**WORK REQUIRED:** Across the records that follow, how many lines contain the string "output"? Answer with the number only.

(Stored items)
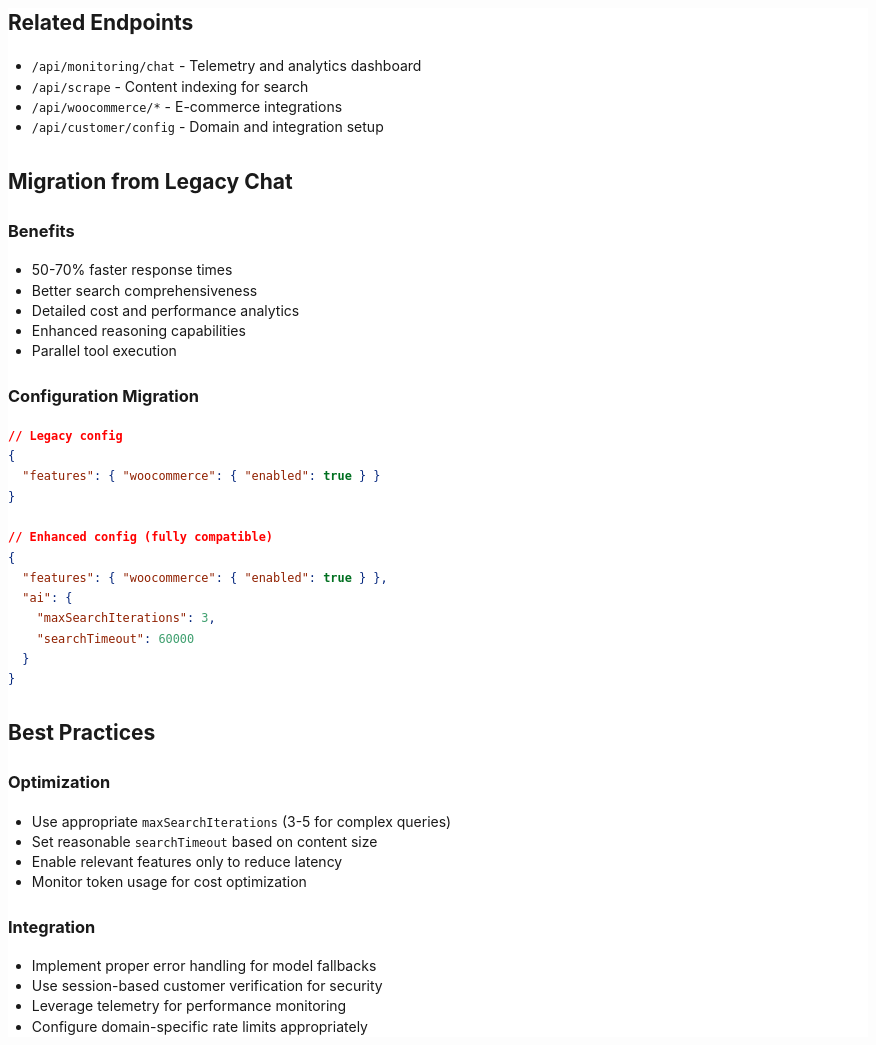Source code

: ## Related Endpoints

- `/api/monitoring/chat` - Telemetry and analytics dashboard
- `/api/scrape` - Content indexing for search
- `/api/woocommerce/*` - E-commerce integrations
- `/api/customer/config` - Domain and integration setup

## Migration from Legacy Chat

### Benefits
- 50-70% faster response times
- Better search comprehensiveness
- Detailed cost and performance analytics
- Enhanced reasoning capabilities
- Parallel tool execution

### Configuration Migration
```json
// Legacy config
{
  "features": { "woocommerce": { "enabled": true } }
}

// Enhanced config (fully compatible)
{
  "features": { "woocommerce": { "enabled": true } },
  "ai": {
    "maxSearchIterations": 3,
    "searchTimeout": 60000
  }
}
```

## Best Practices

### Optimization
- Use appropriate `maxSearchIterations` (3-5 for complex queries)
- Set reasonable `searchTimeout` based on content size
- Enable relevant features only to reduce latency
- Monitor token usage for cost optimization

### Integration
- Implement proper error handling for model fallbacks
- Use session-based customer verification for security
- Leverage telemetry for performance monitoring
- Configure domain-specific rate limits appropriately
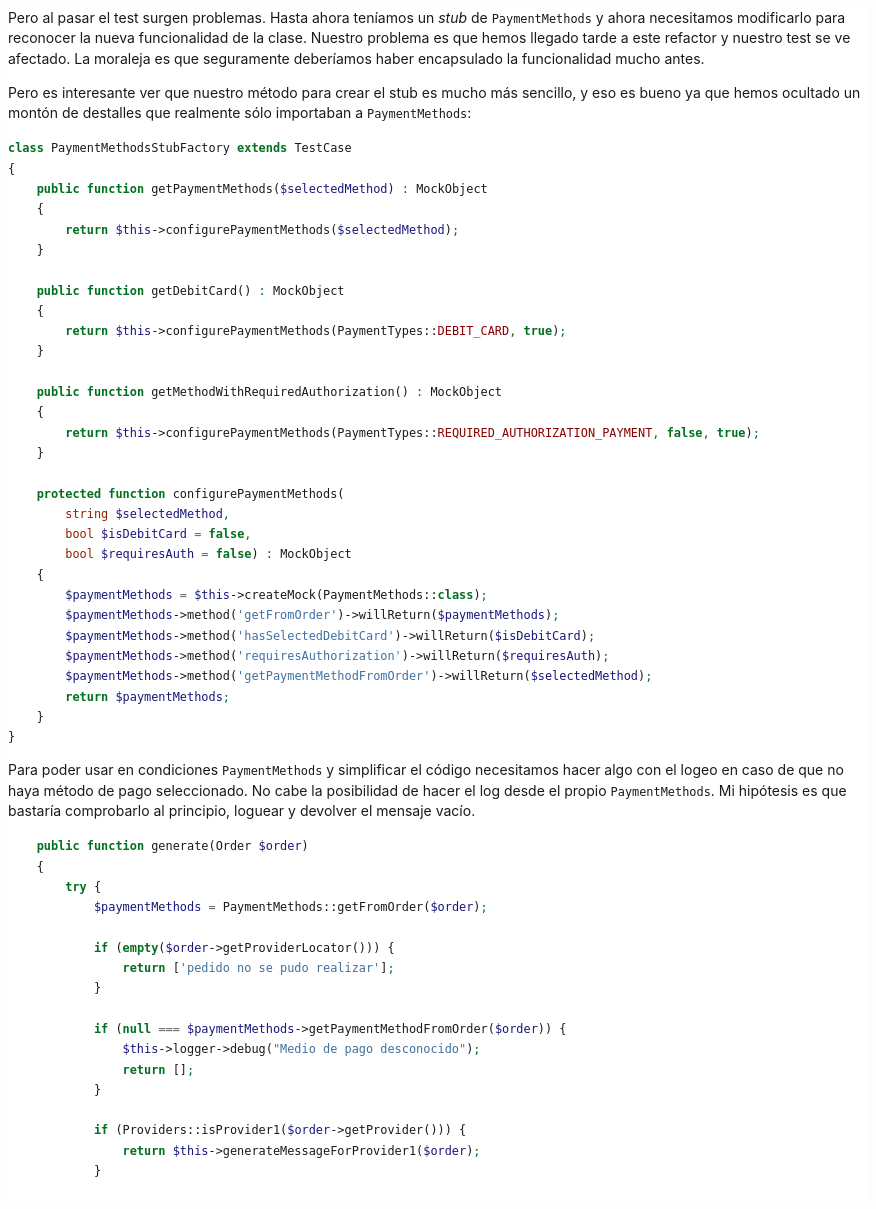 Pero al pasar el test surgen problemas. Hasta ahora teníamos un _stub_ de `PaymentMethods` y ahora necesitamos modificarlo para reconocer la nueva funcionalidad de la clase. Nuestro problema es que hemos llegado tarde a este refactor y nuestro test se ve afectado. La moraleja es que seguramente deberíamos haber encapsulado la funcionalidad mucho antes.

Pero es interesante ver que nuestro método para crear el stub es mucho más sencillo, y eso es bueno ya que hemos ocultado un montón de destalles que realmente sólo importaban a `PaymentMethods`:

```php
class PaymentMethodsStubFactory extends TestCase
{
    public function getPaymentMethods($selectedMethod) : MockObject
    {
        return $this->configurePaymentMethods($selectedMethod);
    }

    public function getDebitCard() : MockObject
    {
        return $this->configurePaymentMethods(PaymentTypes::DEBIT_CARD, true);
    }

    public function getMethodWithRequiredAuthorization() : MockObject
    {
        return $this->configurePaymentMethods(PaymentTypes::REQUIRED_AUTHORIZATION_PAYMENT, false, true);
    }

    protected function configurePaymentMethods(
        string $selectedMethod,
        bool $isDebitCard = false,
        bool $requiresAuth = false) : MockObject
    {
        $paymentMethods = $this->createMock(PaymentMethods::class);
        $paymentMethods->method('getFromOrder')->willReturn($paymentMethods);
        $paymentMethods->method('hasSelectedDebitCard')->willReturn($isDebitCard);
        $paymentMethods->method('requiresAuthorization')->willReturn($requiresAuth);
        $paymentMethods->method('getPaymentMethodFromOrder')->willReturn($selectedMethod);
        return $paymentMethods;
    }
}
```

Para poder usar en condiciones `PaymentMethods` y simplificar el código necesitamos hacer algo con el logeo en caso de que no haya método de pago seleccionado. No cabe la posibilidad de hacer el log desde el propio `PaymentMethods`. Mi hipótesis es que bastaría comprobarlo al principio, loguear y devolver el mensaje vacío.

```php
    public function generate(Order $order)
    {
        try {
            $paymentMethods = PaymentMethods::getFromOrder($order);

            if (empty($order->getProviderLocator())) {
                return ['pedido no se pudo realizar'];
            }

            if (null === $paymentMethods->getPaymentMethodFromOrder($order)) {
                $this->logger->debug("Medio de pago desconocido");
                return [];
            }

            if (Providers::isProvider1($order->getProvider())) {
                return $this->generateMessageForProvider1($order);
            }
            
```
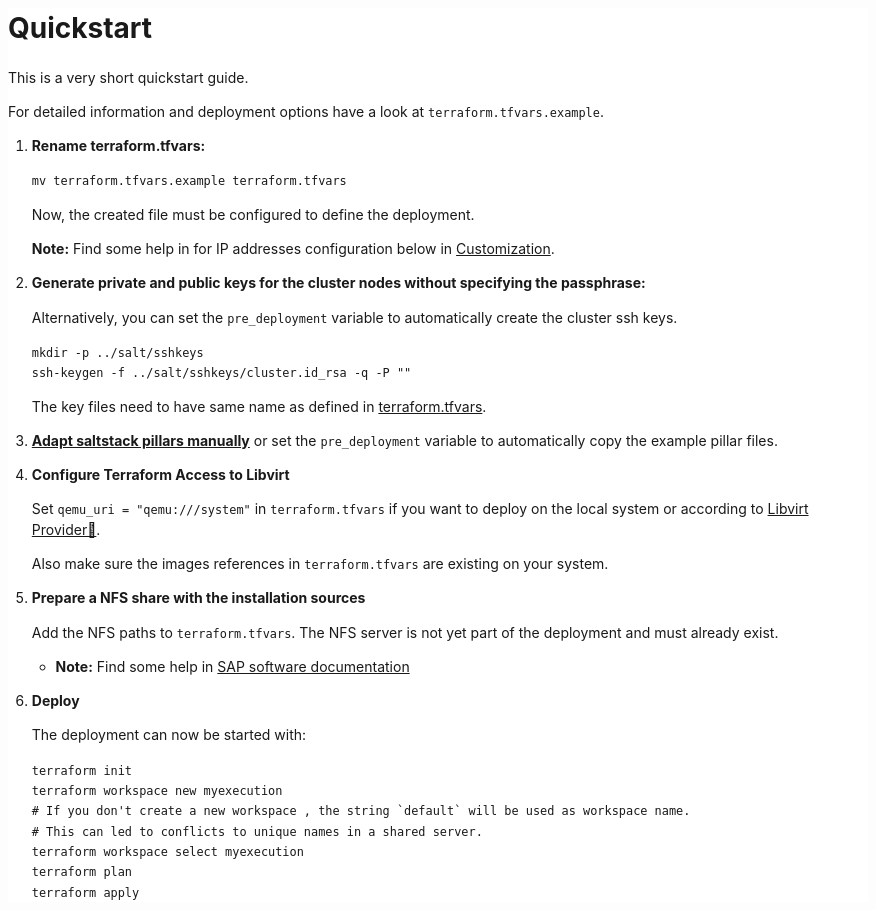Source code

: # Quickstart

This is a very short quickstart guide.

For detailed information and deployment options have a look at `terraform.tfvars.example`.

1) **Rename terraform.tfvars:**

    ```
    mv terraform.tfvars.example terraform.tfvars
    ```

    Now, the created file must be configured to define the deployment.

    **Note:** Find some help in for IP addresses configuration below in [Customization](#customization).

2) **Generate private and public keys for the cluster nodes without specifying the passphrase:**

    Alternatively, you can set the `pre_deployment` variable to automatically create the cluster ssh keys.

    ```
    mkdir -p ../salt/sshkeys
    ssh-keygen -f ../salt/sshkeys/cluster.id_rsa -q -P ""
    ```

    The key files need to have same name as defined in [terraform.tfvars](./terraform.tfvars.example).

3) **[Adapt saltstack pillars manually](../pillar_examples/)** or set the `pre_deployment` variable to automatically copy the example pillar files.

4) **Configure Terraform Access to Libvirt**

    Set `qemu_uri = "qemu:///system"` in `terraform.tfvars` if you want to deploy on the local system
    or according to [Libvirt Provider🔗](https://registry.terraform.io/providers/dmacvicar/libvirt/latest/docs#the-connection-uri).

    Also make sure the images references in `terraform.tfvars` are existing on your system.

5) **Prepare a NFS share with the installation sources**

	Add the NFS paths to `terraform.tfvars`. The NFS server is not yet part of the deployment and must already exist.

	- **Note:** Find some help in [SAP software documentation](../doc/sap_software.md)

6) **Deploy**

    The deployment can now be started with:

    ```
    terraform init
    terraform workspace new myexecution
    # If you don't create a new workspace , the string `default` will be used as workspace name.
    # This can led to conflicts to unique names in a shared server.
    terraform workspace select myexecution
    terraform plan
    terraform apply
    ```
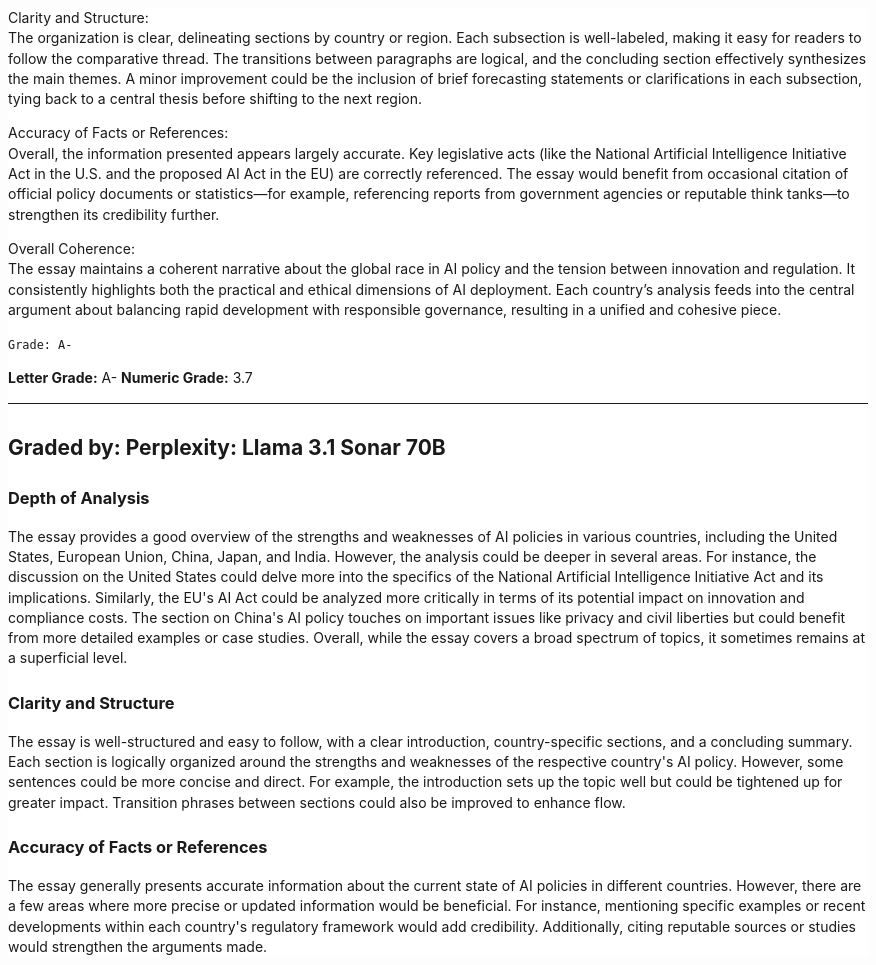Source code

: Clarity and Structure:  
The organization is clear, delineating sections by country or region. Each subsection is well-labeled, making it easy for readers to follow the comparative thread. The transitions between paragraphs are logical, and the concluding section effectively synthesizes the main themes. A minor improvement could be the inclusion of brief forecasting statements or clarifications in each subsection, tying back to a central thesis before shifting to the next region.

Accuracy of Facts or References:  
Overall, the information presented appears largely accurate. Key legislative acts (like the National Artificial Intelligence Initiative Act in the U.S. and the proposed AI Act in the EU) are correctly referenced. The essay would benefit from occasional citation of official policy documents or statistics—for example, referencing reports from government agencies or reputable think tanks—to strengthen its credibility further.

Overall Coherence:  
The essay maintains a coherent narrative about the global race in AI policy and the tension between innovation and regulation. It consistently highlights both the practical and ethical dimensions of AI deployment. Each country’s analysis feeds into the central argument about balancing rapid development with responsible governance, resulting in a unified and cohesive piece.

```
Grade: A-
```

**Letter Grade:** A-
**Numeric Grade:** 3.7

---

## Graded by: Perplexity: Llama 3.1 Sonar 70B

### Depth of Analysis
The essay provides a good overview of the strengths and weaknesses of AI policies in various countries, including the United States, European Union, China, Japan, and India. However, the analysis could be deeper in several areas. For instance, the discussion on the United States could delve more into the specifics of the National Artificial Intelligence Initiative Act and its implications. Similarly, the EU's AI Act could be analyzed more critically in terms of its potential impact on innovation and compliance costs. The section on China's AI policy touches on important issues like privacy and civil liberties but could benefit from more detailed examples or case studies. Overall, while the essay covers a broad spectrum of topics, it sometimes remains at a superficial level.

### Clarity and Structure
The essay is well-structured and easy to follow, with a clear introduction, country-specific sections, and a concluding summary. Each section is logically organized around the strengths and weaknesses of the respective country's AI policy. However, some sentences could be more concise and direct. For example, the introduction sets up the topic well but could be tightened up for greater impact. Transition phrases between sections could also be improved to enhance flow.

### Accuracy of Facts or References
The essay generally presents accurate information about the current state of AI policies in different countries. However, there are a few areas where more precise or updated information would be beneficial. For instance, mentioning specific examples or recent developments within each country's regulatory framework would add credibility. Additionally, citing reputable sources or studies would strengthen the arguments made.
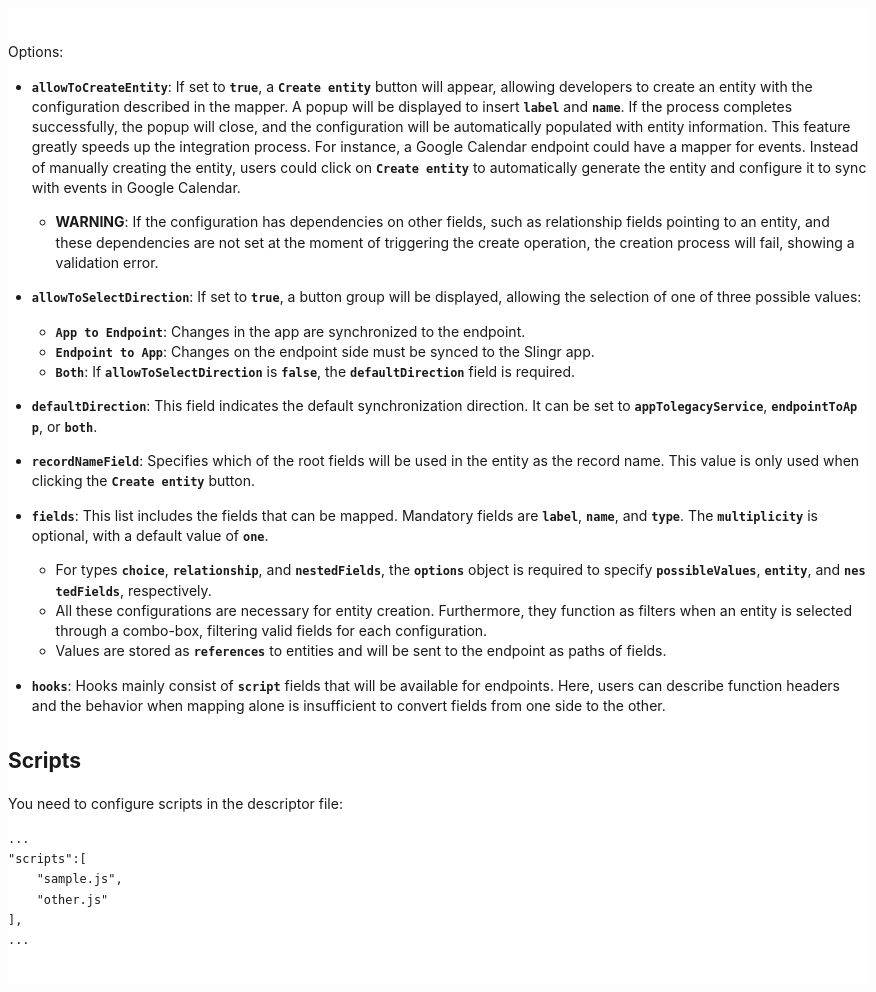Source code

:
 ```
```
<br>

Options:

- **`allowToCreateEntity`**: If set to **`true`**, a **`Create entity`** button will appear, allowing developers to create an entity with the configuration described in the mapper. A popup will be displayed to insert **`label`** and **`name`**. If the process completes successfully, the popup will close, and the configuration will be automatically populated with entity information. This feature greatly speeds up the integration process. For instance, a Google Calendar endpoint could have a mapper for events. Instead of manually creating the entity, users could click on **`Create entity`** to automatically generate the entity and configure it to sync with events in Google Calendar.
  - **WARNING**: If the configuration has dependencies on other fields, such as relationship fields pointing to an entity, and these dependencies are not set at the moment of triggering the create operation, the creation process will fail, showing a validation error.
  
- **`allowToSelectDirection`**: If set to **`true`**, a button group will be displayed, allowing the selection of one of three possible values:
  - **`App to Endpoint`**: Changes in the app are synchronized to the endpoint.
  - **`Endpoint to App`**: Changes on the endpoint side must be synced to the Slingr app.
  - **`Both`**: If **`allowToSelectDirection`** is **`false`**, the **`defaultDirection`** field is required.
- **`defaultDirection`**: This field indicates the default synchronization direction. It can be set to **`appTolegacyService`**, **`endpointToApp`**, or **`both`**.
- **`recordNameField`**: Specifies which of the root fields will be used in the entity as the record name. This value is only used when clicking the **`Create entity`** button.
- **`fields`**: This list includes the fields that can be mapped. Mandatory fields are **`label`**, **`name`**, and **`type`**. The **`multiplicity`** is optional, with a default value of **`one`**.
  - For types **`choice`**, **`relationship`**, and **`nestedFields`**, the **`options`** object is required to specify **`possibleValues`**, **`entity`**, and **`nestedFields`**, respectively.
  - All these configurations are necessary for entity creation. Furthermore, they function as filters when an entity is selected through a combo-box, filtering valid fields for each configuration.
  - Values are stored as **`references`** to entities and will be sent to the endpoint as paths of fields.
- **`hooks`**: Hooks mainly consist of **`script`** fields that will be available for endpoints. Here, users can describe function headers and the behavior when mapping alone is insufficient to convert fields from one side to the other.

## **Scripts**

You need to configure scripts in the descriptor file:


```
...
"scripts":[
    "sample.js",
    "other.js"
],
...
```
<br>
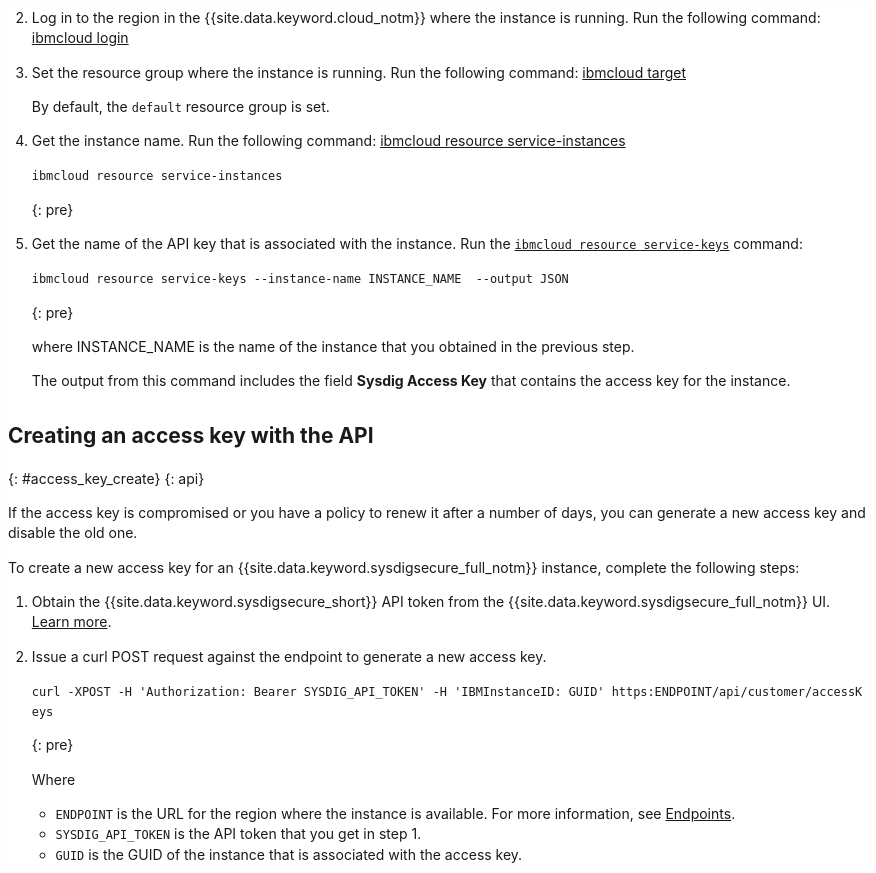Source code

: 2. Log in to the region in the {{site.data.keyword.cloud_notm}} where the instance is running. Run the following command: [ibmcloud login](/docs/cli?topic=cli-ibmcloud_cli#ibmcloud_login)

3. Set the resource group where the instance is running. Run the following command: [ibmcloud target](/docs/cli?topic=cli-ibmcloud_cli#ibmcloud_target)

    By default, the `default` resource group is set.

4. Get the instance name. Run the following command: [ibmcloud resource service-instances](/docs/cli?topic=cli-ibmcloud_commands_resource#ibmcloud_resource_service_instances)

    ```text
    ibmcloud resource service-instances
    ```
    {: pre}

5. Get the name of the API key that is associated with the instance. Run the [`ibmcloud resource service-keys`](/docs/cli?topic=cli-ibmcloud_commands_resource#ibmcloud_resource_service_keys) command:

    ```text
    ibmcloud resource service-keys --instance-name INSTANCE_NAME  --output JSON
    ```
    {: pre}

    where INSTANCE_NAME is the name of the instance that you obtained in the previous step.

    The output from this command includes the field **Sysdig Access Key** that contains the access key for the instance.





## Creating an access key with the API
{: #access_key_create}
{: api}

If the access key is compromised or you have a policy to renew it after a number of days, you can generate a new access key and disable the old one.

To create a new access key for an {{site.data.keyword.sysdigsecure_full_notm}} instance, complete the following steps:

1. Obtain the {{site.data.keyword.sysdigsecure_short}} API token from the {{site.data.keyword.sysdigsecure_full_notm}} UI. [Learn more](/docs/workload-protection?topic=workload-protection-api_token#api_token_get).

2. Issue a curl POST request against the endpoint to generate a new access key.

    ```text
    curl -XPOST -H 'Authorization: Bearer SYSDIG_API_TOKEN' -H 'IBMInstanceID: GUID' https:ENDPOINT/api/customer/accessKeys
    ```
    {: pre}

    Where

    * `ENDPOINT` is the URL for the region where the instance is available. For more information, see [Endpoints](/docs/workload-protection?topic=workload-protection-endpoints).
    * `SYSDIG_API_TOKEN` is the API token that you get in step 1.
    * `GUID` is the GUID of the instance that is associated with the access key.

**THE ANSWER:** 2